Hashimoto Kenji, Turnbull Samual, Bickley Max, Bhaskaran Ashwin, Huang Kaimin, De Silva Kasun, Kumar Saurabh
Department of Cardiology, Westmead Hospital, Westmead Applied Research Centre, University of Sydney, Camperdown, Australia.
J Cardiovasc Electrophysiol. 2025 Aug;36(8):1913-1923. doi: 10.1111/jce.16756. Epub 2025 Jun 12.
Cardiac sarcoidosis (CS) may present clinically with ventricular tachycardia (VT). Since the diagnosis is challenging, clinical manifestations and imaging findings are commonly used to identify probable CS in patients without histological diagnosis or extracardiac sarcoidosis. However, data on VT ablation with probable CS remains limited. We investigated the scar distribution and long-term outcomes of VT ablation in patients with at least probable CS and compared these with noninflammatory nonischemic cardiomyopathy (NICM) patients.
Patients with at least probable CS and VT, who underwent catheter ablation were retrospectively included (the CS group), and compared with idiopathic NICM patients in whom focal inflammation was excluded via fluorodeoxyglucose-positron emission tomography (the noninflammatory NICM group). Procedural characteristics including scar distribution data along with postprocedural clinical outcomes were assessed. Twenty-three and 40 patients were included in the CS and noninflammatory NICM groups, respectively. Left and right ventricular substrate mapping was performed in 48% and 57% of CS patients, and in 68% and 38% of noninflammatory NICM patients. Right ventricular map revealed a broader bipolar low-voltage area and a more frequent unipolar low-voltage area in the septum in the CS group, whereas left ventricle map demonstrated no significant differences. At 1-year, ventricular arrhythmia-free survival (48% vs. 85%, p = 0.01, after multiple procedures) and death/transplant-free survival were lower in the CS group (54% vs. 97%, p < 0.01).

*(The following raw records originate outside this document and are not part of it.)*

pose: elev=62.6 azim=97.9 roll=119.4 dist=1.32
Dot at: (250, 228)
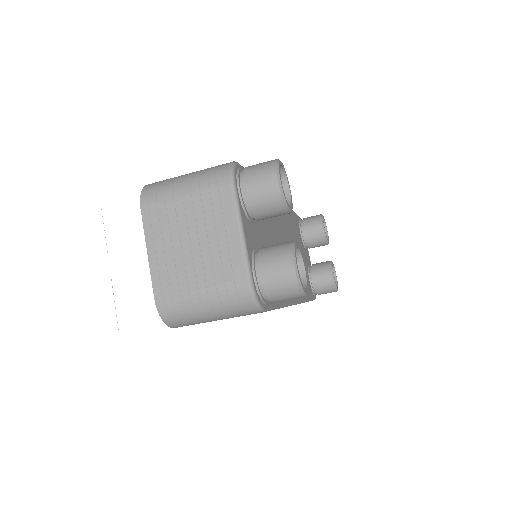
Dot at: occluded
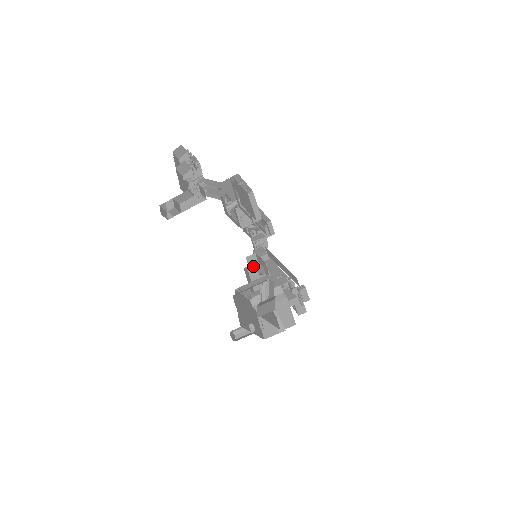
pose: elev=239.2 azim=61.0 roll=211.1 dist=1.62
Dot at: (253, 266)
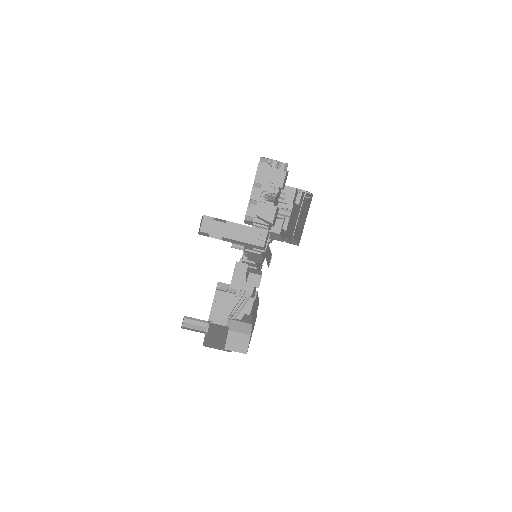
Dot at: (250, 284)
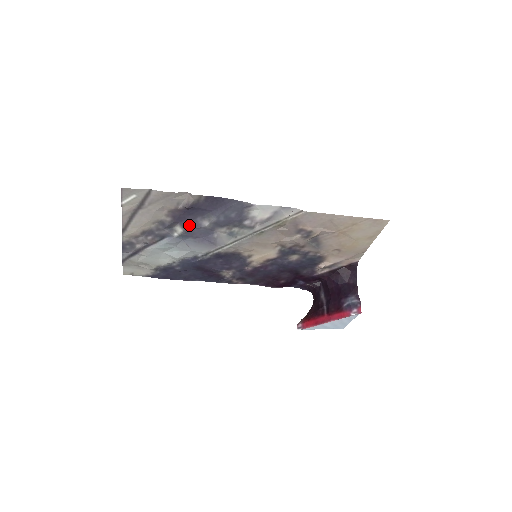
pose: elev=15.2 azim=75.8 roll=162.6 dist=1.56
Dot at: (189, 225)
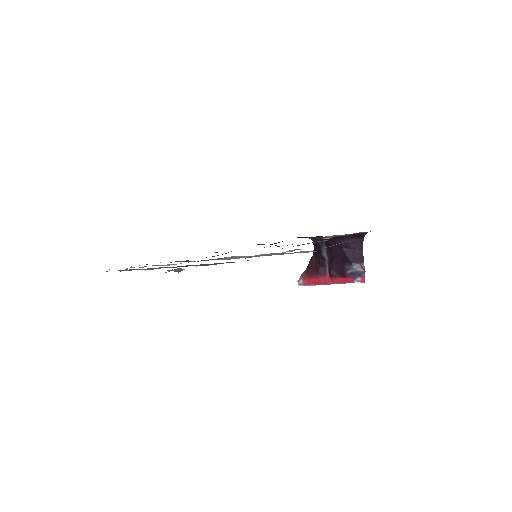
Dot at: (180, 266)
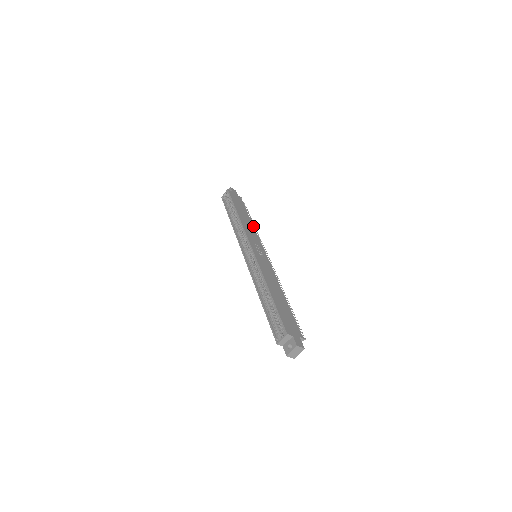
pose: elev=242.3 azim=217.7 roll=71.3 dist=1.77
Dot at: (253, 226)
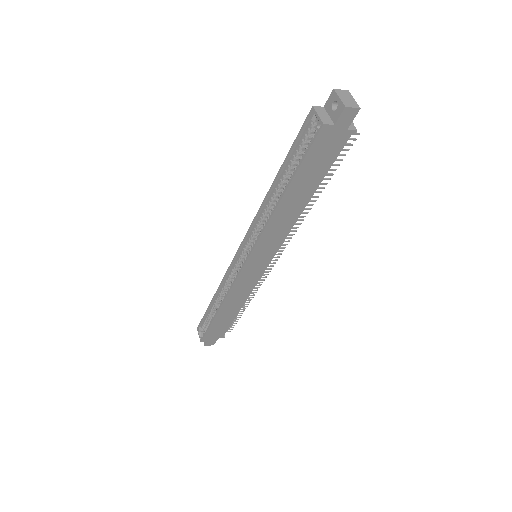
Dot at: occluded
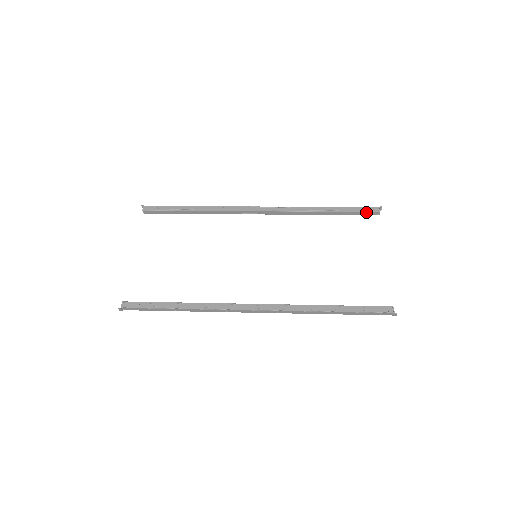
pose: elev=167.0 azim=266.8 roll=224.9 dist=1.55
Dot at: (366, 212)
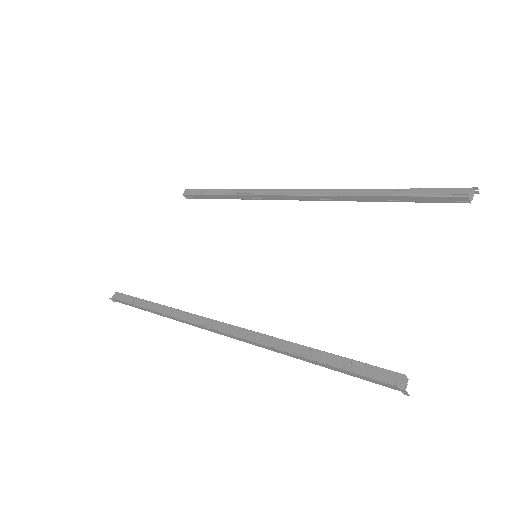
Dot at: (442, 197)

CS patients exhibited significantly worse outcomes after VT ablation, compared to noninflammatory NICM patients, highlighting the importance of distinguishing CS from idiopathic NICM to optimize patient management.

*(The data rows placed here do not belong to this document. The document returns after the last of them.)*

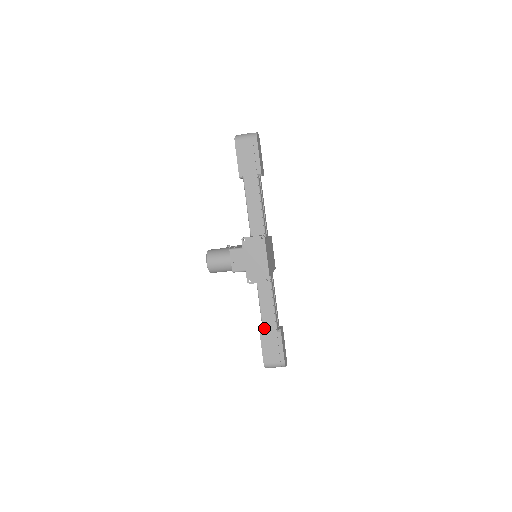
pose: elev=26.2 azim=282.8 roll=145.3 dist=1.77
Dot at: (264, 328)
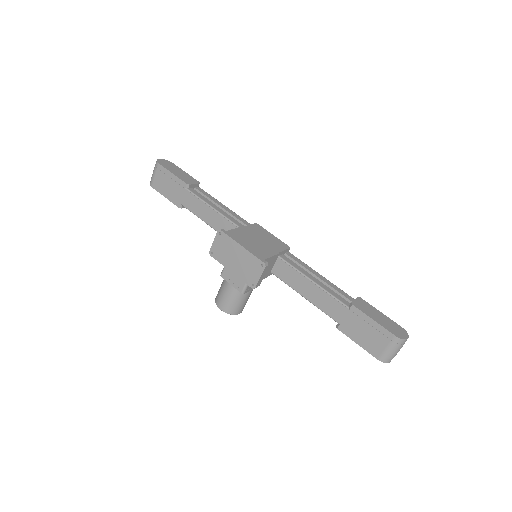
Dot at: (334, 319)
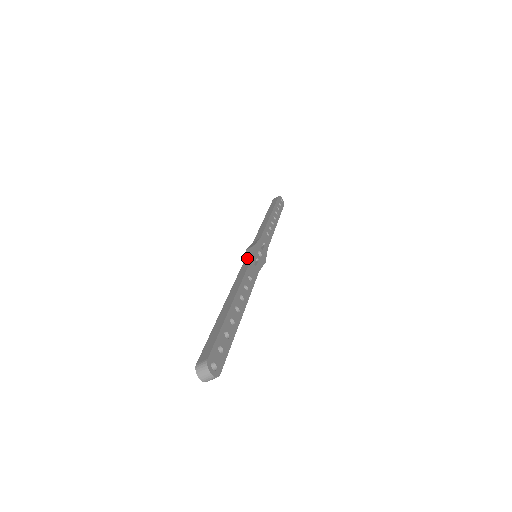
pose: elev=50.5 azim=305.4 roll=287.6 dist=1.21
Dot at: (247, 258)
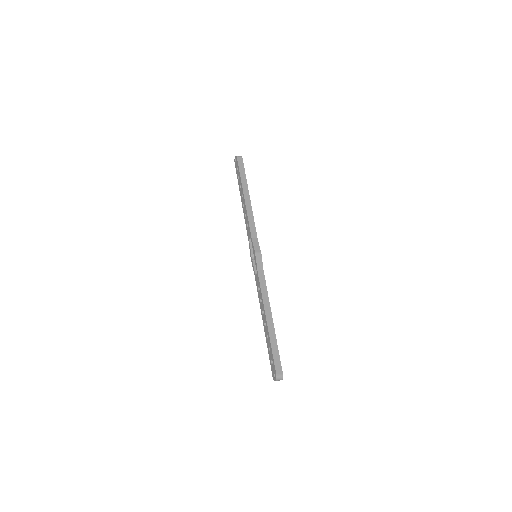
Dot at: (260, 266)
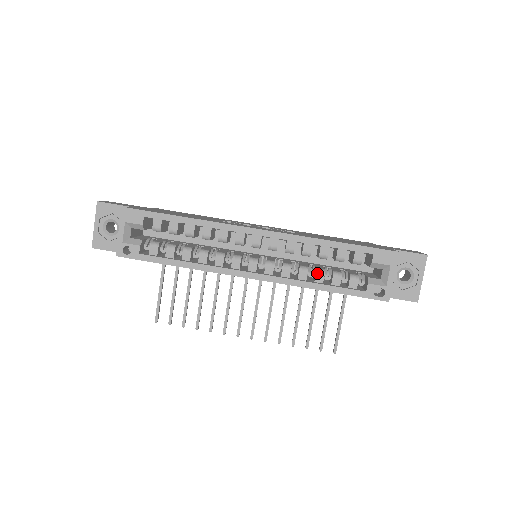
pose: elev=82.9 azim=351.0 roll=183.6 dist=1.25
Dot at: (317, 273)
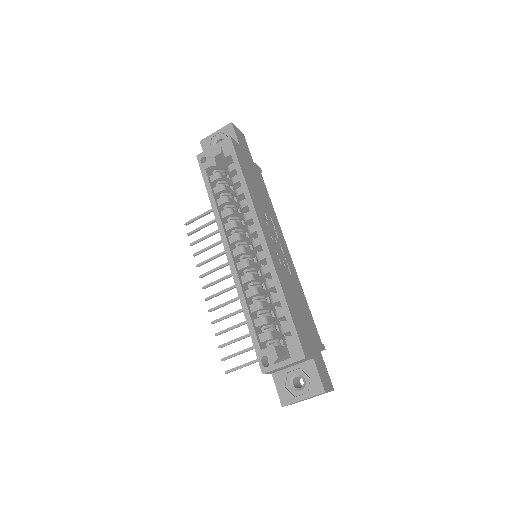
Dot at: (257, 303)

心脏结节病(CS)临床上可能表现为室性心动过速(VT)。由于诊断具有挑战性,在没有组织学诊断或心脏外结节病的患者中,临床表现和影像学检查结果通常用于识别可能的CS。然而,关于可能患有CS的VT消融的数据仍然有限。我们研究了至少可能患有CS的患者VT消融后的瘢痕分布和长期预后,并将其与非炎性非缺血性心肌病(NICM)患者进行比较。

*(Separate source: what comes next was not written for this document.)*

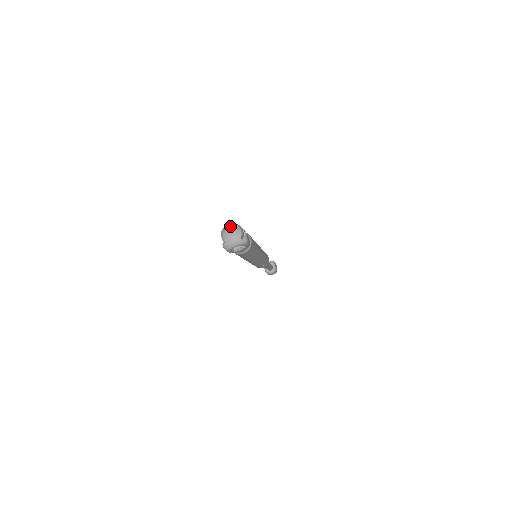
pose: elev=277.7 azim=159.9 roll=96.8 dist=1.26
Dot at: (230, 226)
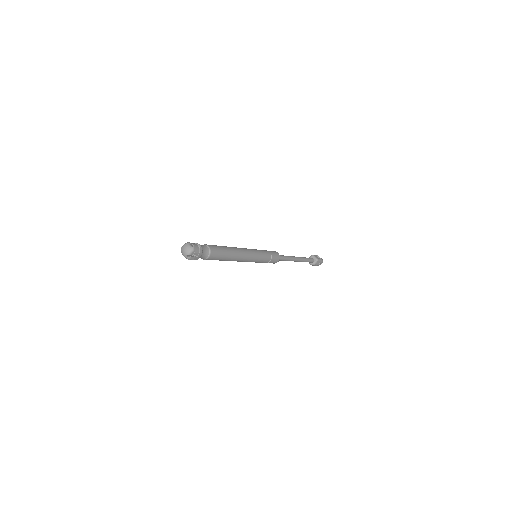
Dot at: (190, 246)
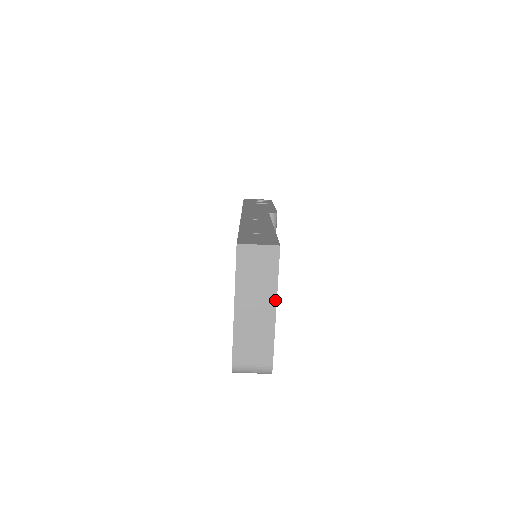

回顾性纳入至少可能患有CS且接受导管消融的VT患者(CS组),并与通过氟脱氧葡萄糖-正电子发射断层扫描排除局灶性炎症的特发性NICM患者(非炎性NICM组)进行比较。评估手术特征,包括瘢痕分布数据以及术后临床结果。CS组和非炎性NICM组分别纳入23例和40例患者。48%的CS患者和57%的非炎性NICM患者进行了左心室和右心室基质标测。右心室标测显示CS组中双极低电压区域更广泛,室间隔单极低电压区域更常见,而左心室标测无显著差异。1年时,CS组的无室性心律失常生存率(多次手术后为48%对85%,p = 0.01)和无死亡/移植生存率较低(54%对97%,p < 0.01)。
与非炎性NICM患者相比,CS患者VT消融后的预后明显更差,这突出了区分CS与特发性NICM以优化患者管理的重要性。